5
Pro tip: Saw my old portfolio from 3 years ago and cringed hard
Found a folder from 2021 with my early digital paintings last weekend and the brushwork was SO chunky and muddy compared to now. Anyone else look back at their old stuff and feel like they've leveled up way more than they realized?
3 comments
Log in to join the discussion
Log In3 Comments
jackson.matthew27d ago
Wait, hold on - are you sure those chunkier brush strokes aren't just a style choice that evolved? I used to beat myself up over my old linework being too stiff, but then I realized I was trying to imitate digital artists who used custom brushes I didn't have yet. Your mileage may vary, but sometimes cringing at old work means you learned what tools actually fit your hand, not just that you got better technically.
6
jamiew5327d ago
Look, my man jackson.matthew got a point about style evolving but I gotta say sometimes old work just looks bad.

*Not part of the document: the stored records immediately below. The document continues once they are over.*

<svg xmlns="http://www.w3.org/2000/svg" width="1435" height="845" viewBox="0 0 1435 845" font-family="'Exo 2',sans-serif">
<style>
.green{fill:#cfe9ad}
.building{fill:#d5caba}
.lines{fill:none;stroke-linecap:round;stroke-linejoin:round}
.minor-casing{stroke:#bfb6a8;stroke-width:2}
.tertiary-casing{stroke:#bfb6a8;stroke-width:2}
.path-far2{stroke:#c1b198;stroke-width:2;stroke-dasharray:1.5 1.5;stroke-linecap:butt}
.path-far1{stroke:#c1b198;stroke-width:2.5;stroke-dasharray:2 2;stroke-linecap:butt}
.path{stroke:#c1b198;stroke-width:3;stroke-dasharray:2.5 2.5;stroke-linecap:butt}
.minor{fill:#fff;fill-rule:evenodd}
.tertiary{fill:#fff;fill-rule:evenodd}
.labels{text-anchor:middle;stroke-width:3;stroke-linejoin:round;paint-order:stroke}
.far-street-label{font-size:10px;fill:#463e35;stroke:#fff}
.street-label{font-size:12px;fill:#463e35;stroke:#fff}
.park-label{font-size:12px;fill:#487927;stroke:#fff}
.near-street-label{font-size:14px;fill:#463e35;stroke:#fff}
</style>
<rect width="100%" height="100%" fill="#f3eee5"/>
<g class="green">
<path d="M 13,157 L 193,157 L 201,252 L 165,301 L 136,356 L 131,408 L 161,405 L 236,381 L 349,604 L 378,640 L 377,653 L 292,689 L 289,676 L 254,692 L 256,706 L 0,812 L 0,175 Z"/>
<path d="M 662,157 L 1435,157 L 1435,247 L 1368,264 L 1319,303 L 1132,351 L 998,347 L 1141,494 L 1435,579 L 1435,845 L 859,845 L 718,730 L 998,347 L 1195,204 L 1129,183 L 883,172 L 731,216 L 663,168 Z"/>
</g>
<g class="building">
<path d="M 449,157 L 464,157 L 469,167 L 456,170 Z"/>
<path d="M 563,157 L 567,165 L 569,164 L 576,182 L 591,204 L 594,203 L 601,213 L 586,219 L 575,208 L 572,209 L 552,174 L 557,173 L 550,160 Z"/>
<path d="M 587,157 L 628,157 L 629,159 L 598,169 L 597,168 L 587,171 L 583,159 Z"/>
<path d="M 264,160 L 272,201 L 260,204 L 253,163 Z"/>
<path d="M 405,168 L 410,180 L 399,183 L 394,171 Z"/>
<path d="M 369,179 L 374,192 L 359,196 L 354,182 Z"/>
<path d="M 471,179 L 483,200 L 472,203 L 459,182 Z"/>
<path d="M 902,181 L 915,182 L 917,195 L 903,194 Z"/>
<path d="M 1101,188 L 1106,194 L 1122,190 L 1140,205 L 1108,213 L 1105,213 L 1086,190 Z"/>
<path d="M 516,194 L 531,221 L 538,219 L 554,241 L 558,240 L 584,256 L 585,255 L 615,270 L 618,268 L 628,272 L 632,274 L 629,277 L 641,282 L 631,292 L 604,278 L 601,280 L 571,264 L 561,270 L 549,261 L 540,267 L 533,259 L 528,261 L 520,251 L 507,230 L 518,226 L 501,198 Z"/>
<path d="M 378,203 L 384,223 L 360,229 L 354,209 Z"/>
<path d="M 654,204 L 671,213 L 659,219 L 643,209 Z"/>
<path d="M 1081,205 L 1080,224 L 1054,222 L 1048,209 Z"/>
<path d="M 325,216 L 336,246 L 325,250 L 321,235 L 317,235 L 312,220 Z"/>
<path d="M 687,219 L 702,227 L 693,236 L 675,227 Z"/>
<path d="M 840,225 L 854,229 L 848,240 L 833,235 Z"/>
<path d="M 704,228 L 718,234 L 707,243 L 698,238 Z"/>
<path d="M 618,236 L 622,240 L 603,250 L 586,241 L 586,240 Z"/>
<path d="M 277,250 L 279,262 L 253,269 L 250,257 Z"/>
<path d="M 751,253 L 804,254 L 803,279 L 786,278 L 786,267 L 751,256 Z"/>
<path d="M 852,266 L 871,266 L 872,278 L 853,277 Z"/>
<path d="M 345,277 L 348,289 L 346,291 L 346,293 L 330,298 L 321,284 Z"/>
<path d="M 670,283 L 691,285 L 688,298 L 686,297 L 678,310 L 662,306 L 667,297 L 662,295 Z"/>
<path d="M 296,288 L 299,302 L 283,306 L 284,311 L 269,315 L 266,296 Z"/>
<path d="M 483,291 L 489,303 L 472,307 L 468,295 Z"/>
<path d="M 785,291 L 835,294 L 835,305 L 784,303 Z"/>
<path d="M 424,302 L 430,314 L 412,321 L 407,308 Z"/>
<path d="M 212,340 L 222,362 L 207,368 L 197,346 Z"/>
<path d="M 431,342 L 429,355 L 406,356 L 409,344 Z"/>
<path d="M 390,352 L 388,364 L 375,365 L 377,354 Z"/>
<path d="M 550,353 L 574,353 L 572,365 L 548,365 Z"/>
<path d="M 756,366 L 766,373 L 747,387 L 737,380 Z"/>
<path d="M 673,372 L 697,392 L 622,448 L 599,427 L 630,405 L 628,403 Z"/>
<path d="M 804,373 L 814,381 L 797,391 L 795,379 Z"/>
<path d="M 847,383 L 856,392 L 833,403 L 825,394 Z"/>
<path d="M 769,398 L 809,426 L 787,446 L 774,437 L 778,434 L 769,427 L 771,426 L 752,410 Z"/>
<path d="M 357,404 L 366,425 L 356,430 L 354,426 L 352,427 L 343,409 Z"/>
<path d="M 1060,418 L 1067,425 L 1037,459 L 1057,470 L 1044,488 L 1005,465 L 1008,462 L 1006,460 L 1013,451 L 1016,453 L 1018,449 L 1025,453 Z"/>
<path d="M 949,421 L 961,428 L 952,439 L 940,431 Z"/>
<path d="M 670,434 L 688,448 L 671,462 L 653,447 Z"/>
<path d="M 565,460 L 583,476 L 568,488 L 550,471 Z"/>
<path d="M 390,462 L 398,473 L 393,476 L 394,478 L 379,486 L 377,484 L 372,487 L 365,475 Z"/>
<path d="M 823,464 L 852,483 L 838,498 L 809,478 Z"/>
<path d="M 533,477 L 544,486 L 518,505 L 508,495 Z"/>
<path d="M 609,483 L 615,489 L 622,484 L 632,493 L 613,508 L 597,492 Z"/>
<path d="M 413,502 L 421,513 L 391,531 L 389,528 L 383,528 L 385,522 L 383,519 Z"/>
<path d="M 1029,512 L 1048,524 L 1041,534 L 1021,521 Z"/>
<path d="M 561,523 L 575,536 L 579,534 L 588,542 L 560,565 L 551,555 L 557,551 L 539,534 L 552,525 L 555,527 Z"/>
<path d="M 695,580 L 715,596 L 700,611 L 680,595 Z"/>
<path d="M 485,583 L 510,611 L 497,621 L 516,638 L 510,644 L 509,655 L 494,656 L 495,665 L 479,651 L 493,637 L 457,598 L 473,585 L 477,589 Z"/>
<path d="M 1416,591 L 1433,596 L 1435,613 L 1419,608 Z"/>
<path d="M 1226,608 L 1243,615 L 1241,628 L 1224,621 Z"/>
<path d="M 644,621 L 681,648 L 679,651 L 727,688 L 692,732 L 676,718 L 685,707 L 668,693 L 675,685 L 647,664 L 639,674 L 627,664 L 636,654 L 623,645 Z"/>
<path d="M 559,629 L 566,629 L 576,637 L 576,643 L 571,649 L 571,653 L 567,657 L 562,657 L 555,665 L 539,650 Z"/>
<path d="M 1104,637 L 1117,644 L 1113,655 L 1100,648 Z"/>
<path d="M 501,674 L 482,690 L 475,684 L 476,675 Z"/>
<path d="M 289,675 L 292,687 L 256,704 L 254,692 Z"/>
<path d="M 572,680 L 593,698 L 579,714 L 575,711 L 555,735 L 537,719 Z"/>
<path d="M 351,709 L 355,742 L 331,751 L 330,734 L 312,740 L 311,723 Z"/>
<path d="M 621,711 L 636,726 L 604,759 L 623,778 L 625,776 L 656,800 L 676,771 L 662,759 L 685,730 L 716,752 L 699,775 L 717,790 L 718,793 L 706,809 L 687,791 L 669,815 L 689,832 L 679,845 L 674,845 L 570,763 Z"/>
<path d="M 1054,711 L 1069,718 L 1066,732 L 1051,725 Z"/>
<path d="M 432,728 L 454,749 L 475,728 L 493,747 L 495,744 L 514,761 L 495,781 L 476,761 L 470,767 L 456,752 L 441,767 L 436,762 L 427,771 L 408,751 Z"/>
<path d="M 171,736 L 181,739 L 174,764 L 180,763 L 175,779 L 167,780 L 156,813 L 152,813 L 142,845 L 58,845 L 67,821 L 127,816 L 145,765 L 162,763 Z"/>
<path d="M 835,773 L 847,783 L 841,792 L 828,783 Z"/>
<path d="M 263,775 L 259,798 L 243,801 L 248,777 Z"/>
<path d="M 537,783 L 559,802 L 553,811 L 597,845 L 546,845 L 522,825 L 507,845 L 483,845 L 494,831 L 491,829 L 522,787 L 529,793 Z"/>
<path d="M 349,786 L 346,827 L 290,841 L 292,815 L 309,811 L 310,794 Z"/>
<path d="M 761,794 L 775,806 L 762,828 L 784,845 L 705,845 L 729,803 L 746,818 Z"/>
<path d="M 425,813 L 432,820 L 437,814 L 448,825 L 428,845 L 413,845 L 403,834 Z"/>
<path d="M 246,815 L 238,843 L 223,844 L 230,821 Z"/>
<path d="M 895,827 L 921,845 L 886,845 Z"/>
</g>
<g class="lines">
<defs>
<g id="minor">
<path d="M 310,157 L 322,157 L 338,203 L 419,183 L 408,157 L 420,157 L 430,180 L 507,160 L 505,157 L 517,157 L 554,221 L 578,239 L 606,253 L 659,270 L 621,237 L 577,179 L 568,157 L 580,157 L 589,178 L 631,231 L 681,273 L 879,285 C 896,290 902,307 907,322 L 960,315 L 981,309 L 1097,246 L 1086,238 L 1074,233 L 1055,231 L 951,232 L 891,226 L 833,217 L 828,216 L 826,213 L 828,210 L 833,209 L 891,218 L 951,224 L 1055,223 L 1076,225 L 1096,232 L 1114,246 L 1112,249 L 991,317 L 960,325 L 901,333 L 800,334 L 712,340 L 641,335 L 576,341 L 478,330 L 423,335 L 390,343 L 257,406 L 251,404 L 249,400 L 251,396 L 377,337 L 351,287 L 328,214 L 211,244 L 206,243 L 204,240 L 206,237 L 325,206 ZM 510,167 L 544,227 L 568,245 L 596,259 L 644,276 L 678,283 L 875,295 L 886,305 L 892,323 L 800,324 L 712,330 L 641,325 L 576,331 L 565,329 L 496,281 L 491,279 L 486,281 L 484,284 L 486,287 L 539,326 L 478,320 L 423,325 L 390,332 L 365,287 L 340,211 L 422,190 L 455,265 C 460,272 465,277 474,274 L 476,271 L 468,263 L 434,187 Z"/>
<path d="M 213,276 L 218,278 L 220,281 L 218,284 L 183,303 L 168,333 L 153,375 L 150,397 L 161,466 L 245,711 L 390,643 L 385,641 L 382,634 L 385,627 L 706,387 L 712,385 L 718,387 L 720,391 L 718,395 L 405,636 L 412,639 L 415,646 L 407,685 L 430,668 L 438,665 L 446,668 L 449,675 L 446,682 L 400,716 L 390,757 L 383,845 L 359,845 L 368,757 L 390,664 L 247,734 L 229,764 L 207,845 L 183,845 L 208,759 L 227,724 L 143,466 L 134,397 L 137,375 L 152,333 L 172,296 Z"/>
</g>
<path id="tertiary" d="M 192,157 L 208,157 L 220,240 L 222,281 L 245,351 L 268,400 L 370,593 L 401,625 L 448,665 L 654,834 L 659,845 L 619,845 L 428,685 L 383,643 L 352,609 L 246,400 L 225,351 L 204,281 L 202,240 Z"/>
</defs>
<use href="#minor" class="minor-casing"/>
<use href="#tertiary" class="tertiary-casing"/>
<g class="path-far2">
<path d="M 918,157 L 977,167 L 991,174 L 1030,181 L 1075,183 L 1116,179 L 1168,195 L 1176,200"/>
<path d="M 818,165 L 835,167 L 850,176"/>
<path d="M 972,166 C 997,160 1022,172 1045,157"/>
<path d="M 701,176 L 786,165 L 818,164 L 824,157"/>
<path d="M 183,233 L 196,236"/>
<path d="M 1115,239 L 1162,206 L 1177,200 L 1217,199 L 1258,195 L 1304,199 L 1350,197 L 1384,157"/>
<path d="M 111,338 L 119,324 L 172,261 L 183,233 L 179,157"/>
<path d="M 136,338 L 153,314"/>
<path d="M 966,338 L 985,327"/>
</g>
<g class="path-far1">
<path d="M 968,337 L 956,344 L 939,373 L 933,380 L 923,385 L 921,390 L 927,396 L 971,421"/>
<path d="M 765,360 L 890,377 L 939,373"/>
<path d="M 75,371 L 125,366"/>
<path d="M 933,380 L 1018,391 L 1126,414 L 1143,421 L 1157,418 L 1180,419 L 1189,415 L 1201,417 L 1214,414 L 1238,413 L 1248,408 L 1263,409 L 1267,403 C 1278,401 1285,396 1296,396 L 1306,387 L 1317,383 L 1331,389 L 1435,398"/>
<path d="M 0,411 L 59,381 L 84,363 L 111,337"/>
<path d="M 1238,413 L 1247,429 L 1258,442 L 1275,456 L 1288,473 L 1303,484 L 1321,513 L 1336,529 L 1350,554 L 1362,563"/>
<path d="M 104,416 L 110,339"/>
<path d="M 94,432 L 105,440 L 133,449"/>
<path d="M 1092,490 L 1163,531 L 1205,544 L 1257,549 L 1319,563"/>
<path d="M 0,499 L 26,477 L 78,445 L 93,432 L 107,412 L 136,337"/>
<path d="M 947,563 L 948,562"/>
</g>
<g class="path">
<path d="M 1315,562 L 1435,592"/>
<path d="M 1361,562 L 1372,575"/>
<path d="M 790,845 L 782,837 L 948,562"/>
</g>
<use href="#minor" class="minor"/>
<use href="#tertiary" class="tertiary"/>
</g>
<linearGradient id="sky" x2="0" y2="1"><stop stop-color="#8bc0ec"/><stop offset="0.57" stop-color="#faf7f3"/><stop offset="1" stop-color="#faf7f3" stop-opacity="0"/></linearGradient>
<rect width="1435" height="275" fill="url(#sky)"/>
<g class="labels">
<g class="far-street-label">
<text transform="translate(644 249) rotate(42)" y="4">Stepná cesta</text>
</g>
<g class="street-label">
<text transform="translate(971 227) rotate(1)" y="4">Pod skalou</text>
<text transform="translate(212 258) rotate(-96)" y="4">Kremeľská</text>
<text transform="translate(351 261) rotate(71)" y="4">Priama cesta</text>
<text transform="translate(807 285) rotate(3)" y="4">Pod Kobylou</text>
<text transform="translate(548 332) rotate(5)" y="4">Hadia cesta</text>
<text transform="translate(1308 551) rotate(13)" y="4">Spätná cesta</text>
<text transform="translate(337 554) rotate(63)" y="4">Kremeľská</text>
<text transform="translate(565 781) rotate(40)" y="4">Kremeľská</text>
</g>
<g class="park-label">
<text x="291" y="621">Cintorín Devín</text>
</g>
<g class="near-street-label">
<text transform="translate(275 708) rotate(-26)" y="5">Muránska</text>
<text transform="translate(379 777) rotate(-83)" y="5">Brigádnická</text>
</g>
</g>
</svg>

I found a sketchbook from 2020 with these weirdly proportioned faces where the eyes were like twice the size they should be. Not a style choice, just me not knowing anatomy yet. Three years later I can nail a portrait in under an hour. Sometimes a muddy painting is just a muddy painting and that's okay. Not everything has to be some deep artistic journey, you know? Sometimes you just got better at your craft.
1
keith_rivera1920d ago
Man, that hits close to home. It's like how people say your taste improves before your skill does, but nobody talks about how embarrassing that gap feels. I notice the same thing with cooking too - I used to follow recipes exactly and still mess them up, but now I can throw stuff together and it actually works. That old sketchbook phase is basically a training montage you didn't ask for. You just gotta trust that the ugly stuff was part of the process, not some deeper meaning.